We use these results to estimate the probabilities needed to determine if the game is fair. By focusing on repetitive outcomes, simulations help reveal patterns and probabilities that inform the expected value.

Dice Games

Dice games are a classic form of gambling and random chance games, using dice to produce an outcome based on probability. The attractiveness lies in their simplicity and the randomness provided by the dice, making each game unpredictable yet exciting.

In this particular exercise, the game rules require rolling four six-sided dice with the objective to have a sum less than 9 to win.
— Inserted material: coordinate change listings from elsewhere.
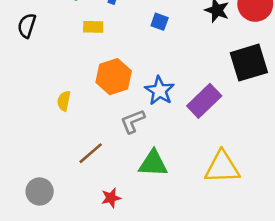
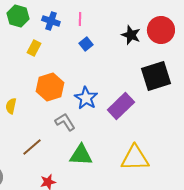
blue square: (160, 22) -> (86, 44), turned 32
yellow rectangle: (93, 27) -> (34, 48), turned -63
gray L-shape: (133, 121) -> (65, 122), turned 80

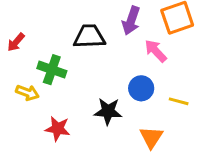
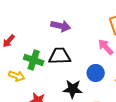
purple arrow: (131, 21) -> (61, 26), moved, turned -96
black trapezoid: (89, 36) -> (60, 56), moved

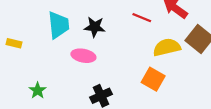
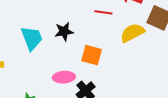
pink ellipse: (83, 56) -> (64, 77), moved
orange square: (153, 79) -> (92, 55), moved

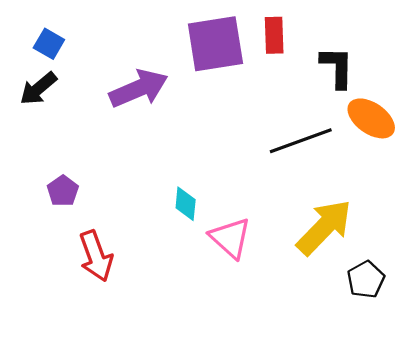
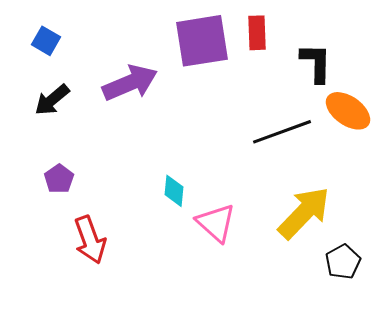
black arrow: (38, 89) -> (52, 100), moved

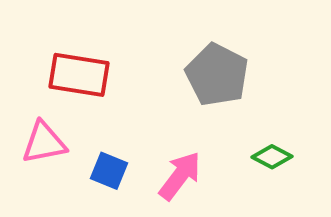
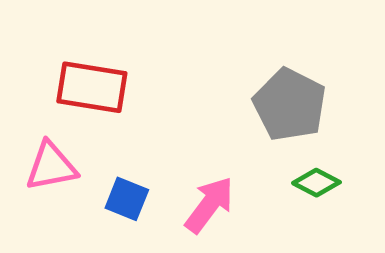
gray pentagon: (217, 75) -> (290, 105), moved

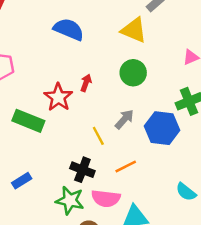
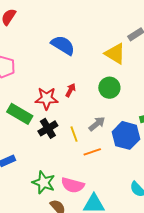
red star: (58, 97) -> (47, 98), turned 30
orange line: (126, 166) -> (92, 152), moved
black cross: (82, 170) -> (48, 128), moved, turned 30

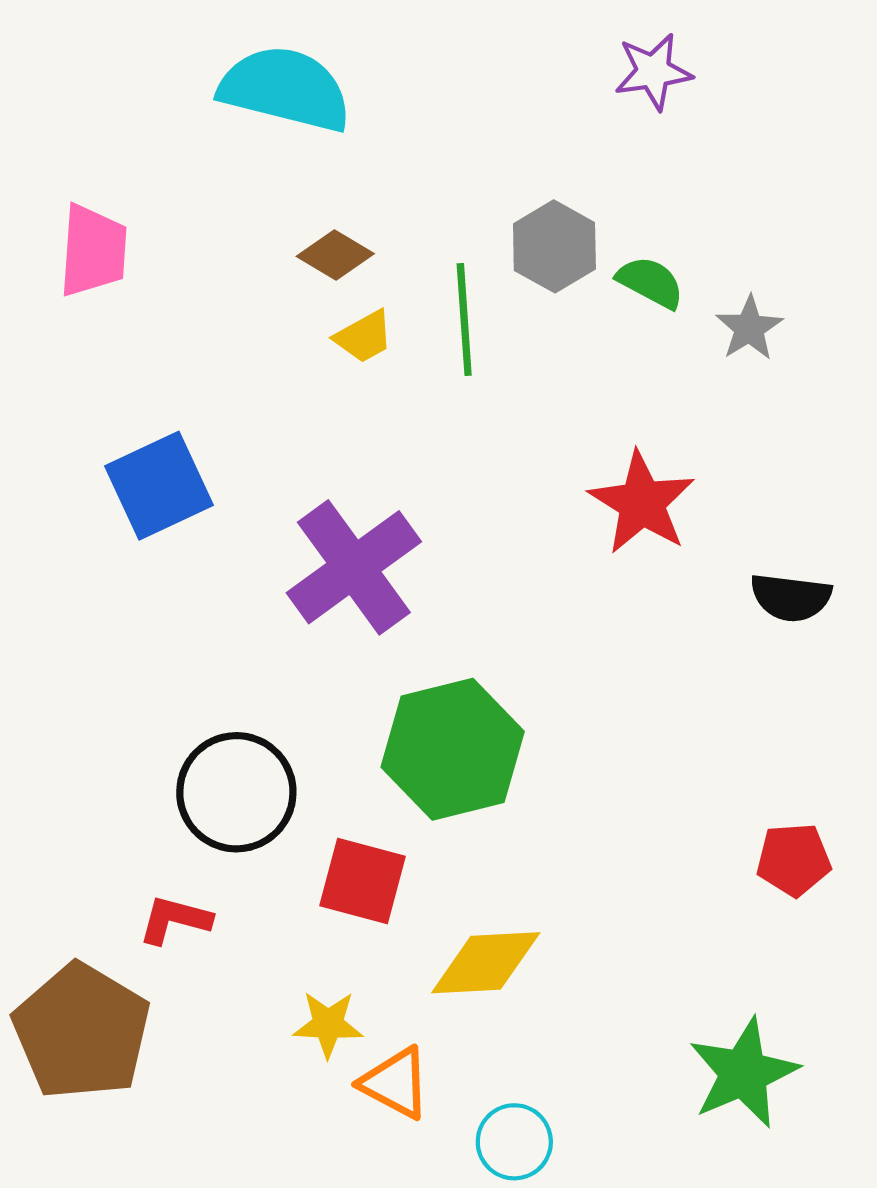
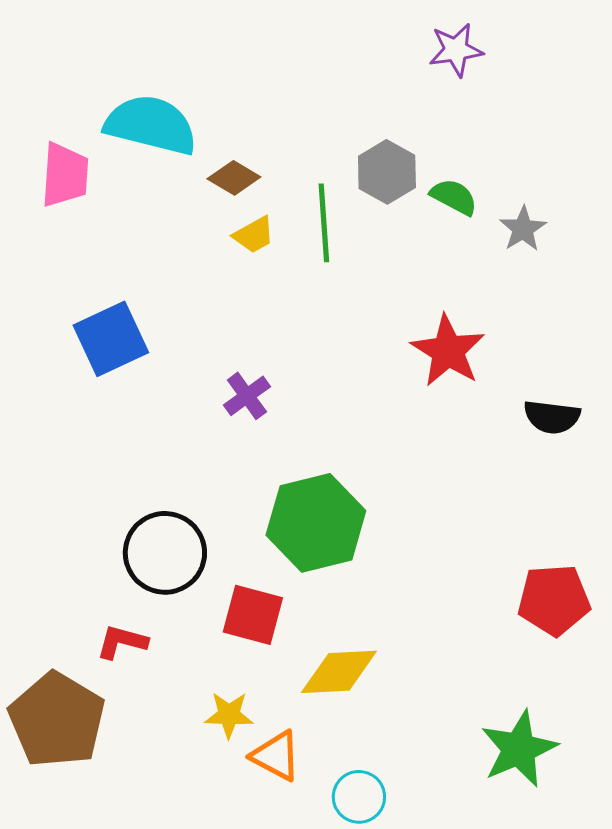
cyan semicircle: (285, 89) -> (151, 125), moved
purple cross: (354, 567) -> (247, 396), size x0.5
red pentagon: (794, 860) -> (554, 600), size x1.4

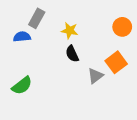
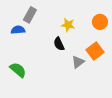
yellow star: (70, 31) -> (68, 25), moved
green semicircle: (22, 86) -> (18, 70), turned -102

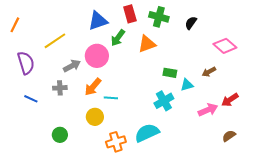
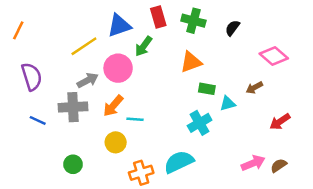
yellow line: (55, 41) -> (84, 46), moved
orange triangle: (147, 44) -> (191, 62), moved
gray cross: (60, 88) -> (73, 107), size x1.6
pink arrow: (208, 110) -> (253, 163), moved

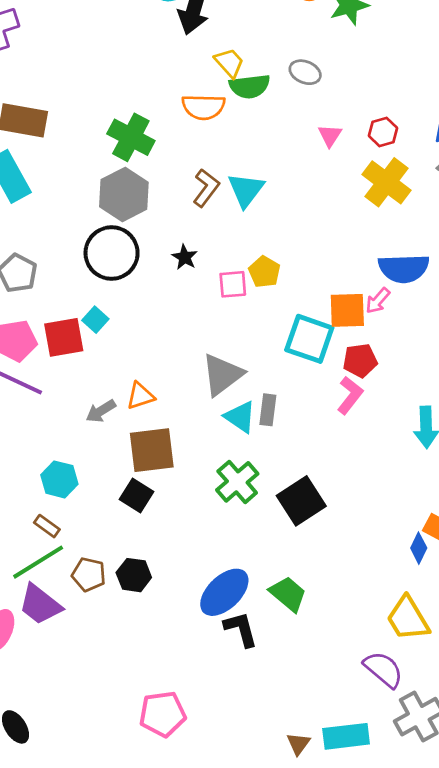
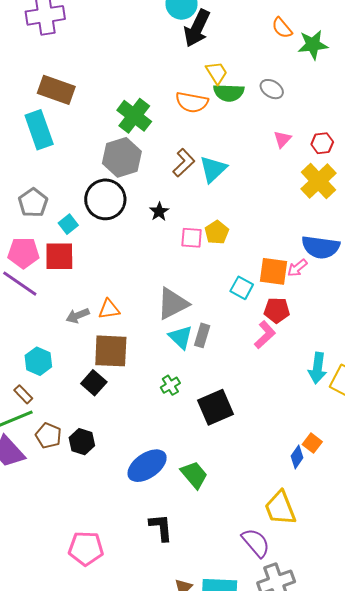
cyan square: (95, 320) -> (68, 224), moved
cyan square: (309, 339) -> (242, 288), size x0.6
green cross: (237, 482) -> (170, 385), size x0.6
black L-shape: (241, 629) -> (161, 527), moved

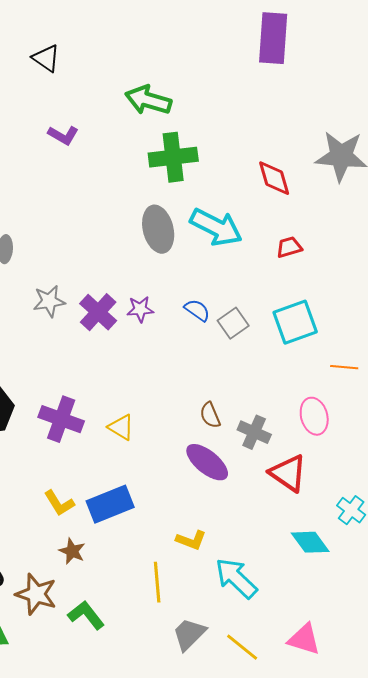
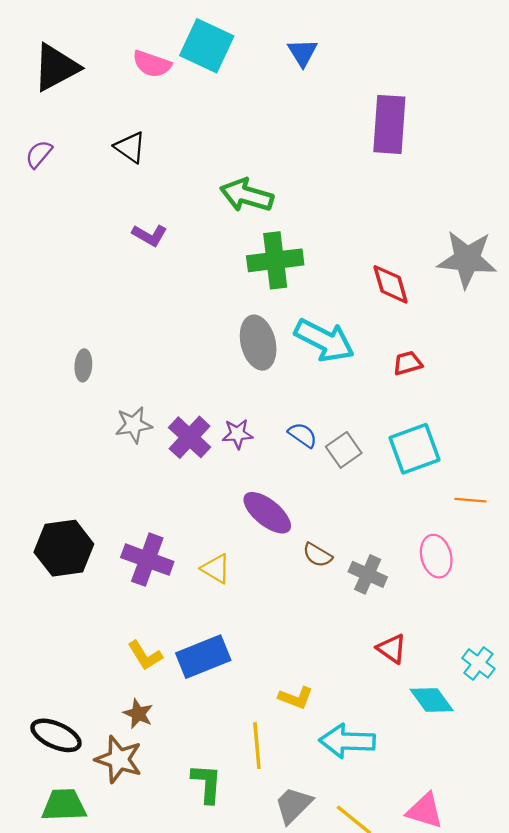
brown semicircle: (210, 415) -> (317, 555), turned -36
purple ellipse: (207, 462) -> (267, 513), moved
red triangle: (288, 473) -> (392, 649), moved, size x0.7
brown star: (72, 551) -> (138, 714), moved
cyan arrow: (236, 578) -> (347, 741), turned -42
green L-shape: (86, 615) -> (207, 783), moved, turned 42

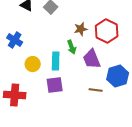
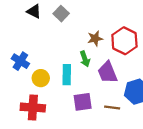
blue cross: (15, 40) -> (20, 61), moved
purple square: (55, 85) -> (83, 102), moved
red cross: (15, 95) -> (33, 108), moved

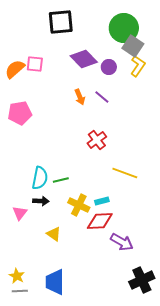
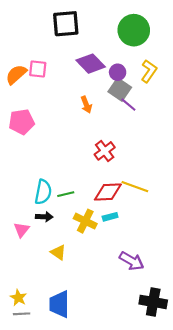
gray square: (133, 46) -> (120, 89), moved
purple line: (102, 97) -> (128, 105), moved
red diamond: (100, 221) -> (108, 192), moved
black cross: (142, 280) -> (153, 302), turned 35

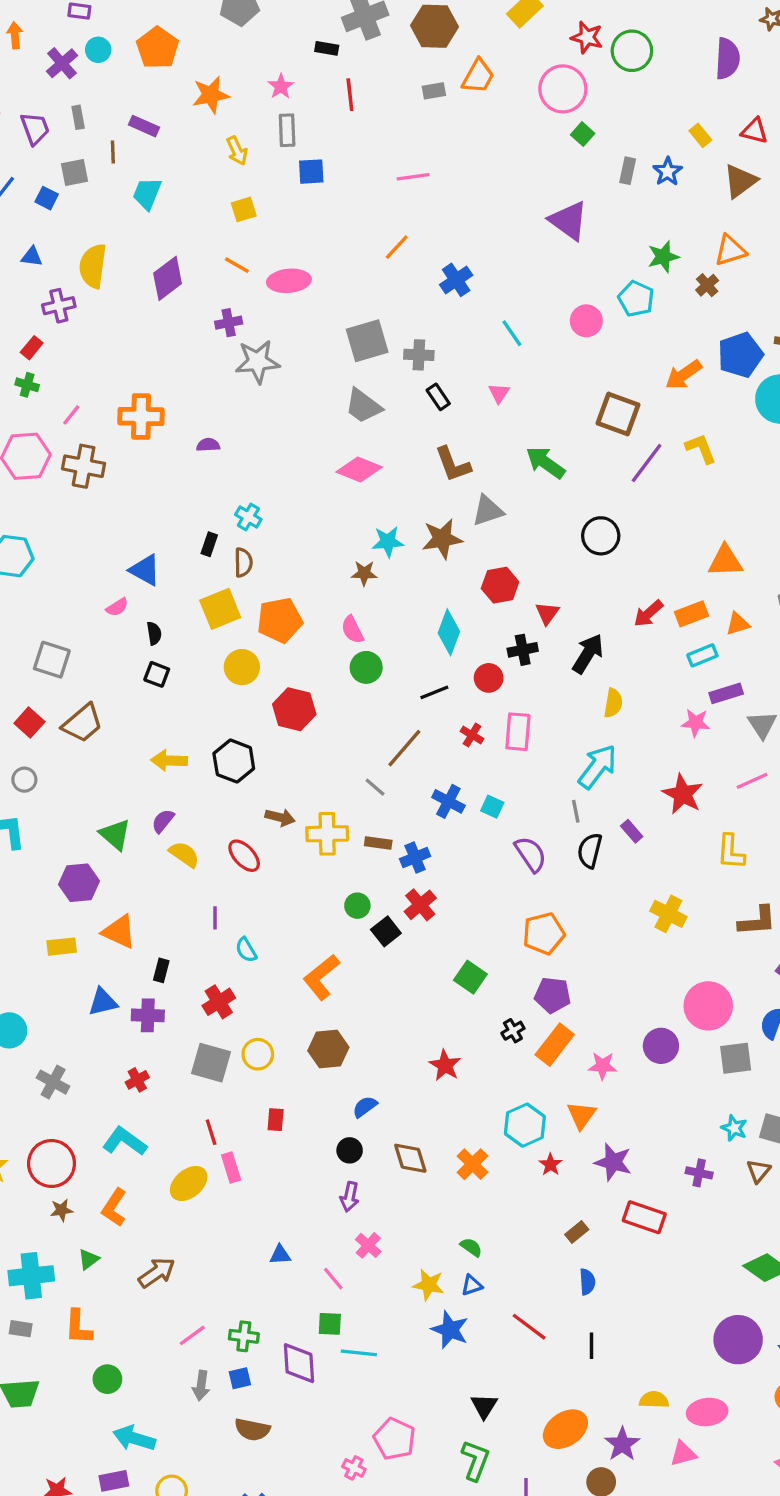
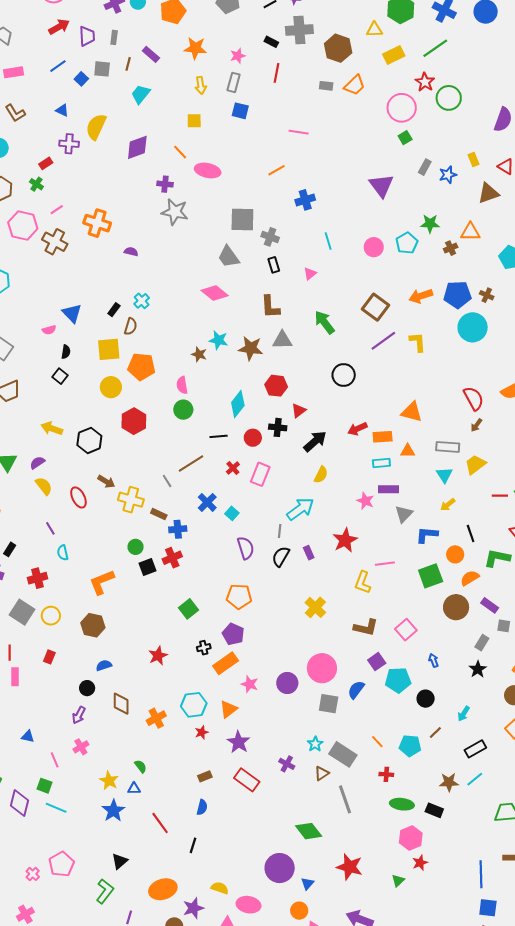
pink line: (752, 781) -> (385, 564), moved
purple line: (215, 918) -> (50, 528), turned -48

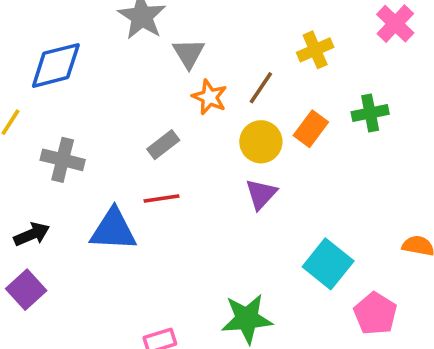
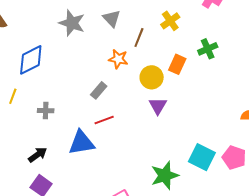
gray triangle: (189, 53) -> (112, 18), moved
brown line: (261, 88) -> (139, 38), moved
gray cross: (63, 160) -> (46, 111), size x0.7
cyan square: (328, 264) -> (202, 157), moved

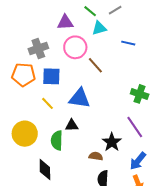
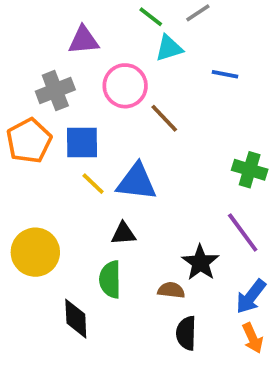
purple triangle: (65, 22) -> (84, 40), moved
orange pentagon: (23, 75) -> (29, 141), turned -30
yellow line: (48, 103) -> (93, 184), moved
green semicircle: (57, 140) -> (110, 279), moved

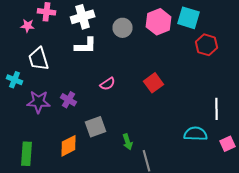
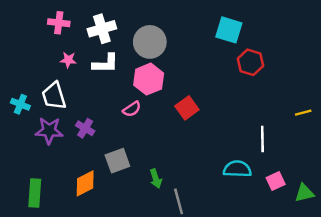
pink hexagon: (159, 22) -> (149, 79), moved
pink star: (28, 26) -> (68, 60), moved
gray circle: (123, 28) -> (150, 42), size x1.4
white trapezoid: (39, 59) -> (54, 96), moved

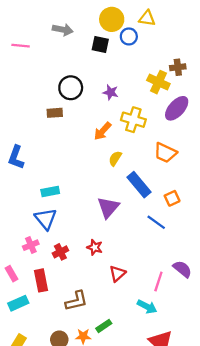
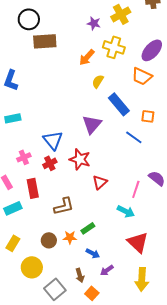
yellow cross: (158, 82) -> (121, 14), moved, turned 36
black circle: (71, 88) -> (29, 19), moved
purple ellipse: (177, 108) -> (152, 50), moved
brown rectangle: (55, 113) -> (45, 41), size x1.6
cyan rectangle: (50, 191) -> (13, 118), moved
orange square: (172, 198) -> (148, 116), turned 32
blue triangle: (46, 219) -> (53, 140), moved
red star: (95, 247) -> (80, 159), size x1.5

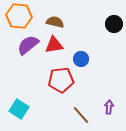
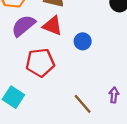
red triangle: (54, 45) -> (52, 26), turned 30
red pentagon: (61, 80) -> (40, 63), moved

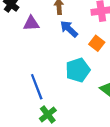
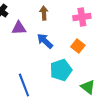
blue arrow: (69, 29) -> (45, 41), moved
Let’s break down the dynamics:

• The lowest sum of four dice rolls is 4 (all ones), and the highest is 24 (all sixes).
• Calculations or simulations need to determine how often results meet the winning condition.

The quick calculation of odds and outcomes in dice games helps players understand risk and make informed decisions about playability. Learning to evaluate dice games with probability provides players an edge or—at least—reasonable expectations.

Python Programming

Python programming is integral in simulating probability events, such as our dice game, thanks to its simplicity and the powerful library functions it offers. Python's ease of use for beginners makes it ideal for educational purposes and practical applications in probability analysis.

In this scenario, the Python program `sum9_4dice.py` performs the following tasks:

• Use the `random` library to simulate rolling four six-sided dice. The `randint()` function generates a random integer between 1 and 6 to simulate each die.
• Repeat the simulation for a large number of trials to estimate probabilities accurately.
• Count the outcomes where the sum is less than 9 and compare it with other possible sums to calculate the probability of winning.

Finally, Python can help to calculate and interpret the expected value based on the results. By doing so, it makes an abstract probability concept tangible and understandable, especially when exploring fairness in games.